PROVIDED RECORDS:
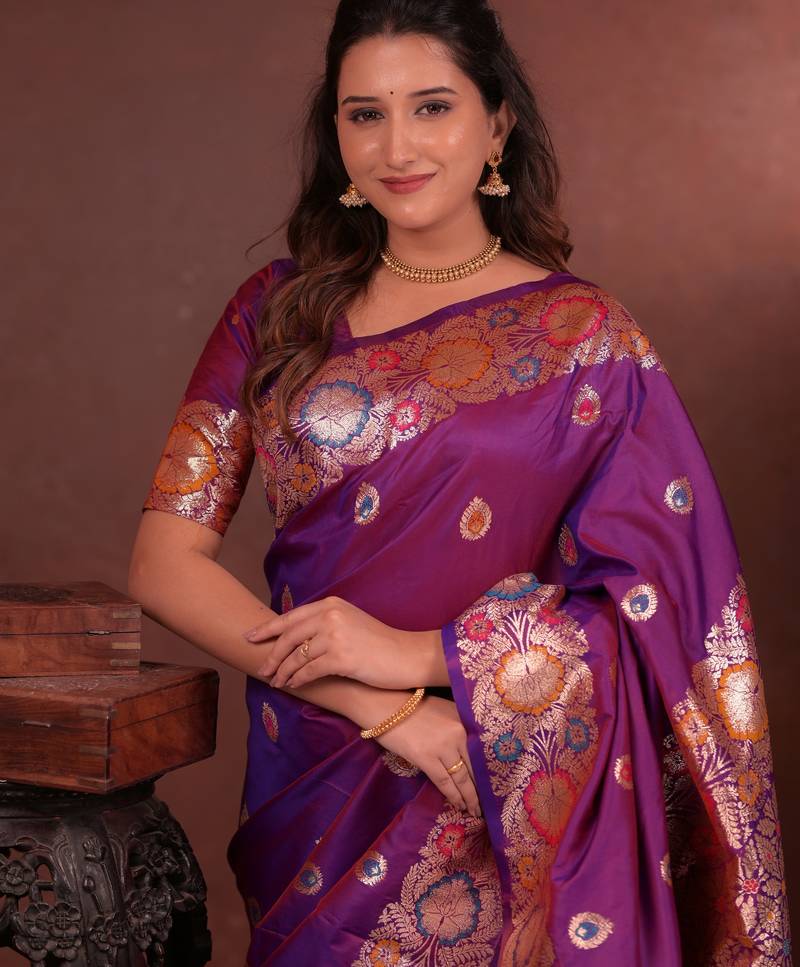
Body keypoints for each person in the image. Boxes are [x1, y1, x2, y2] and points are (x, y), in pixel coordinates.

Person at [129, 1, 790, 964]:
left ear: (497, 125)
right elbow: (163, 561)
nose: (397, 146)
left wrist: (422, 655)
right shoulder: (275, 313)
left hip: (500, 775)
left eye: (432, 107)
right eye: (365, 114)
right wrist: (385, 706)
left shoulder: (586, 339)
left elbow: (664, 613)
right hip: (320, 765)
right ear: (336, 133)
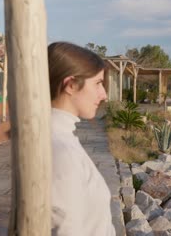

TASK DESCRIPTION:
Scan the material for the word "right". Return every line where it is found.

EXERCISE OUTPUT:
right elbow: (163, 561)
right shoulder: (275, 313)
right eye: (365, 114)
right wrist: (385, 706)
right hip: (320, 765)
right ear: (336, 133)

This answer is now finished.